§ PROBLEM DETAILS
Transcribe the Haida Gwaii kayaking article, everything from "Then, in the" down to "is far greater.".

§ PROVIDED PASSAGE
_____

Kayaking through Haida Gwaii, a string of weather-pummelled Pacific islands cast adrift from the western coast of British Columbia, reveals biodiversity on a giant Canadian scale.

Sea kayaking in Haida Gwaii, a string of more than 150 weather-torn Pacific islands located some 60 miles off the northern coast of British Columbia.

Photograph by Getty Images
Published 14 Jul 2021, 08:00 BST, Updated 30 Jul 2021, 10:34 BST

The kayak cuts through the velvet water like a knife. Giant forests of moss-draped spruces and cedars line the shore, the scene reflected in perfect symmetry below. The dawn has brought mist. Colours emerge slowly, pastels on grey like a magician’s trick. 

Then, in the distance, I see a ripple on the surface, an arched wet back, the hiss of a blow hole. “Stay back,” says our guide, Jordan Ackerman. “We don’t want to disturb them.” I clutch my paddle, white-knuckling my salty wet hands. The whales are coming.

We’re in Haida Gwaii, a string of more than 150 weather-torn Pacific islands located some 60 miles off the northern coast of British Columbia. I’ve come here because it’s one of the world’s best destinations for sea kayaking — but the appeal of this archipelago is far greater. 

The islands are known as the ‘Galápagos of the North’ for their remarkable levels of biodiversity: the bays swell with herring and salmon; the skies squawk with millions of nesting seabirds; and gray whales, orcas and humpbacks pass through the waters. Kayaking Haida Gwaii isn’t just a fun paddle, it’s one of the most unique wildlife experiences on the planet.

Susan’s Kitchen in Rose Harbour, Haida Gwaii, a wildlife-rich archipelago off the west coast of Canada.

Photograph by AWL Images

The plan is to spend three days circumnavigating Alliford Bay and the Skidegate Inlet, camping out on deserted island beaches along the way. There are four of us: me, a city-dweller seeking refuge in nature, local guide Jordan and a mother-and-daughter pair seeking adventure. They won’t be disappointed.

_____

§ AVAILABLE DATA
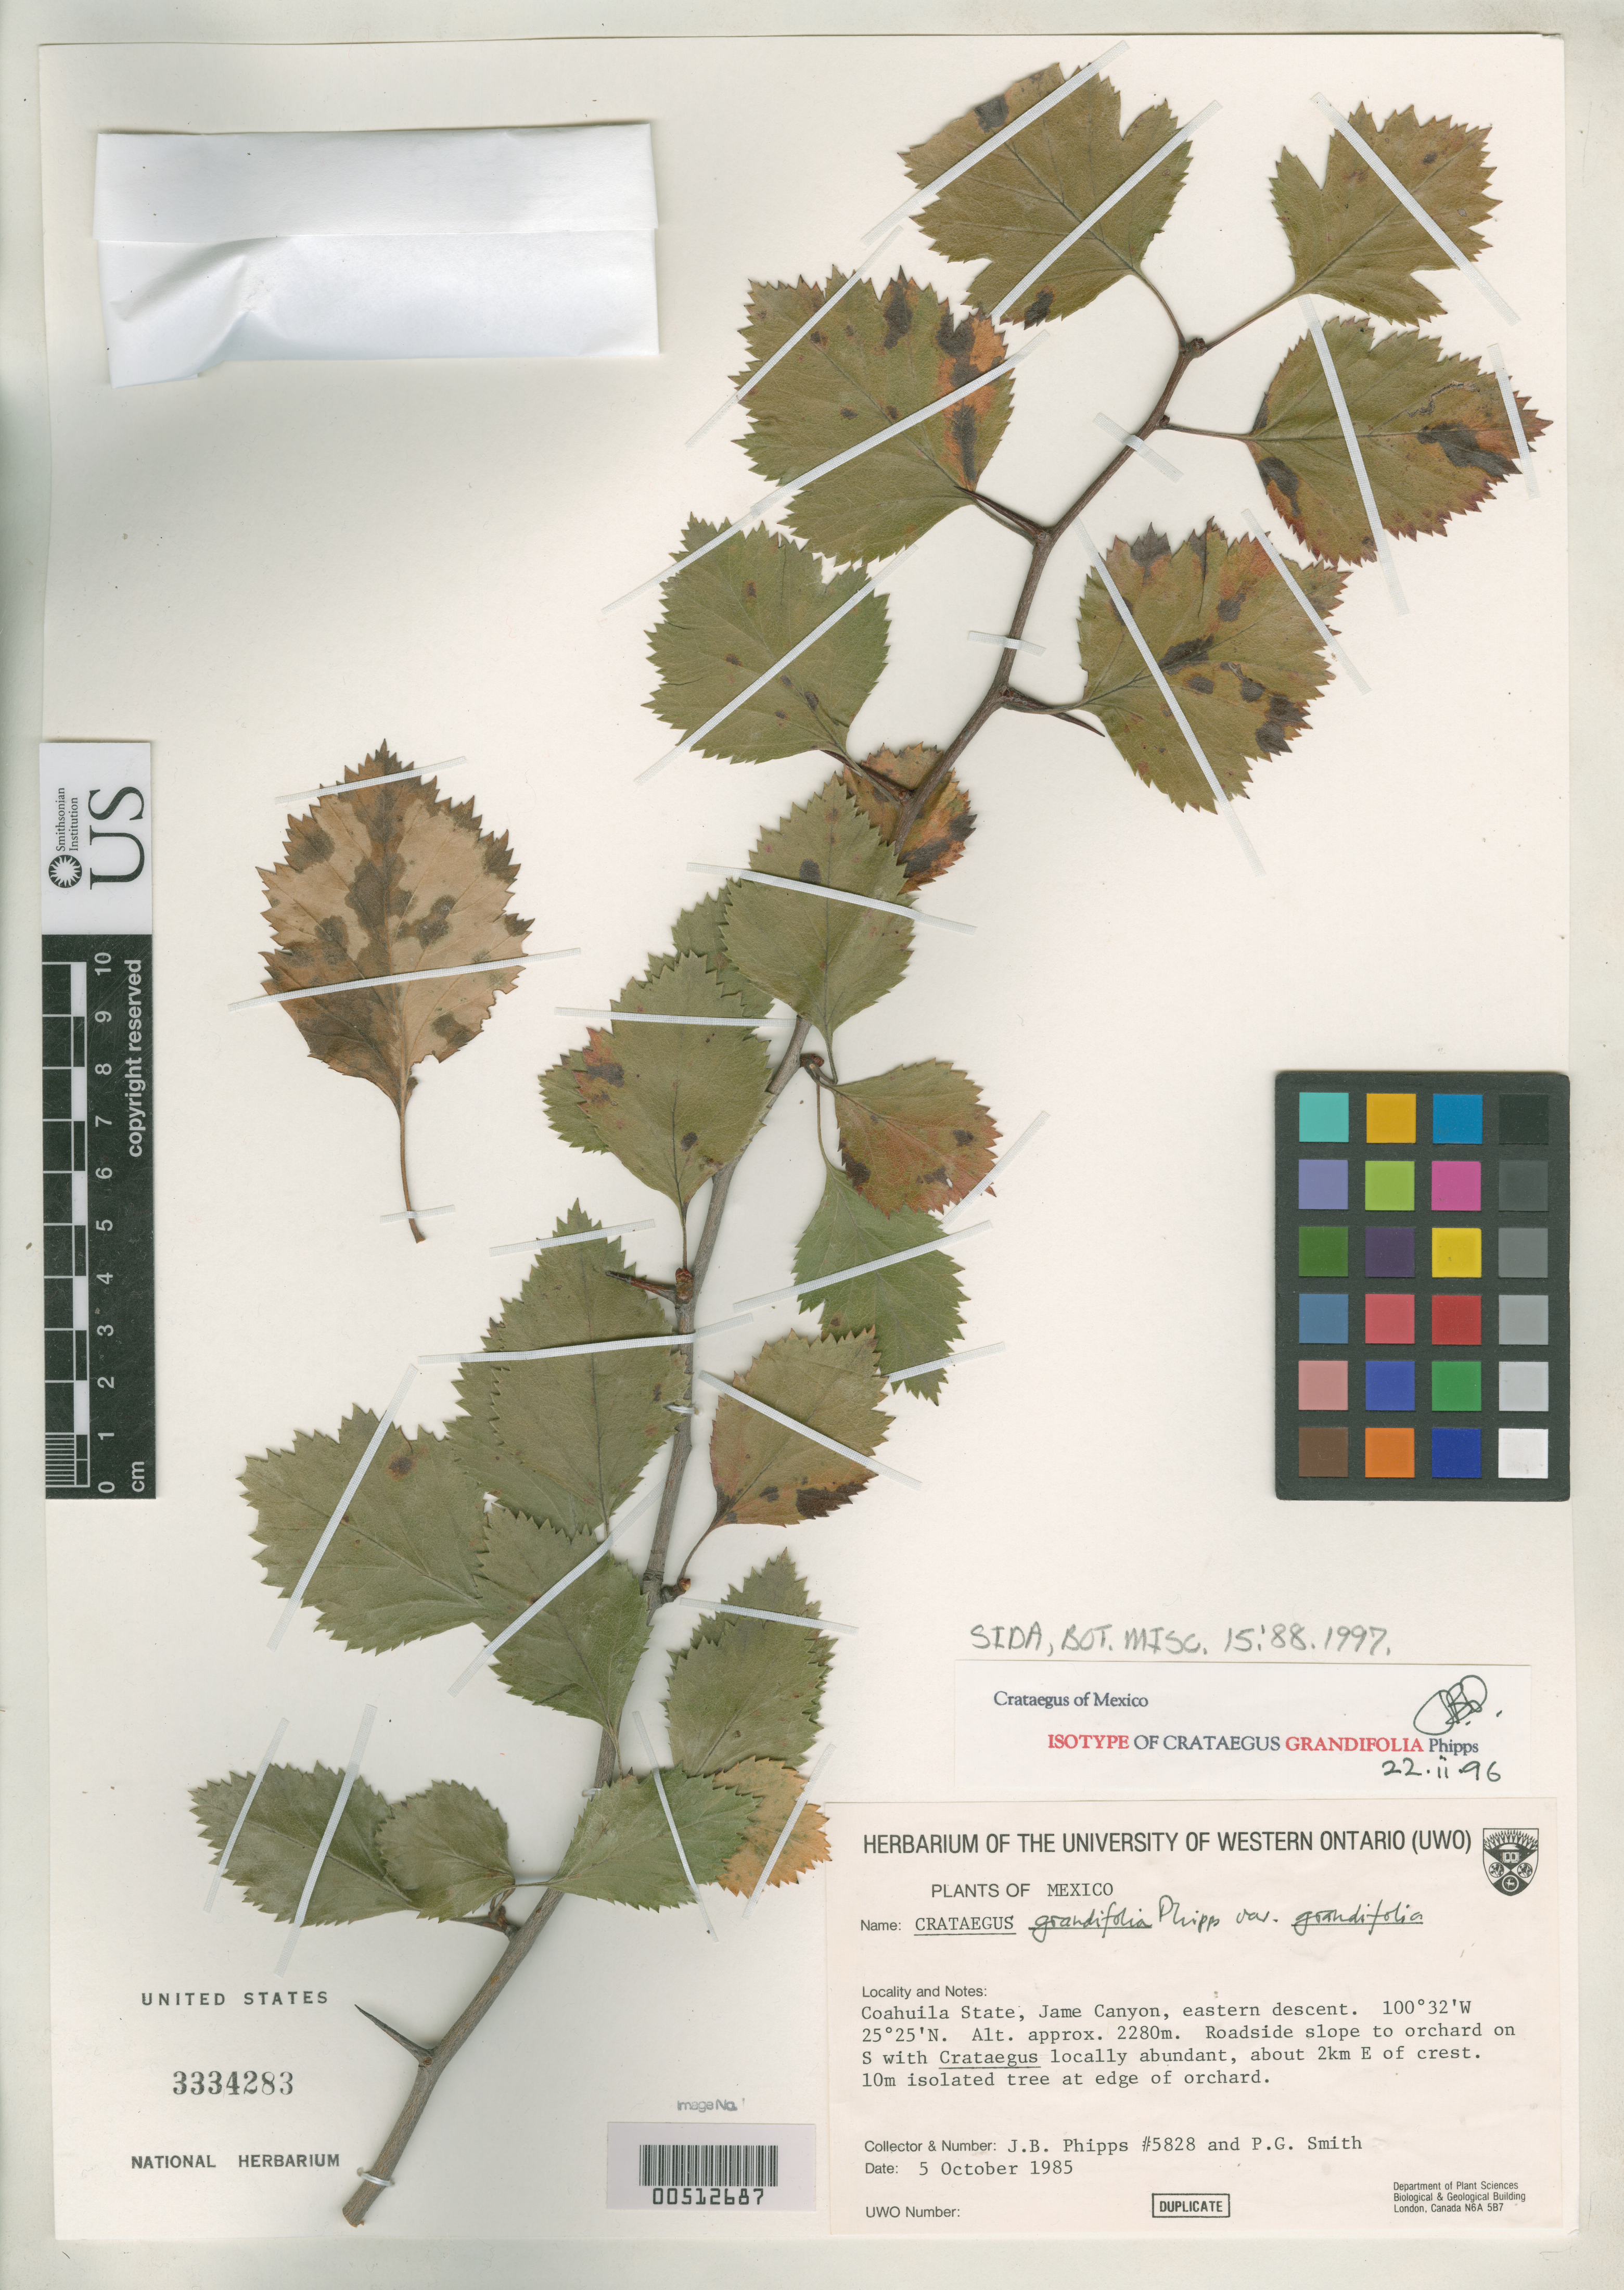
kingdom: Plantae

_____

§ OUTPUT FOR THIS EXERCISE
Then, in the distance, I see a ripple on the surface, an arched wet back, the hiss of a blow hole. “Stay back,” says our guide, Jordan Ackerman. “We don’t want to disturb them.” I clutch my paddle, white-knuckling my salty wet hands. The whales are coming.

We’re in Haida Gwaii, a string of more than 150 weather-torn Pacific islands located some 60 miles off the northern coast of British Columbia. I’ve come here because it’s one of the world’s best destinations for sea kayaking — but the appeal of this archipelago is far greater.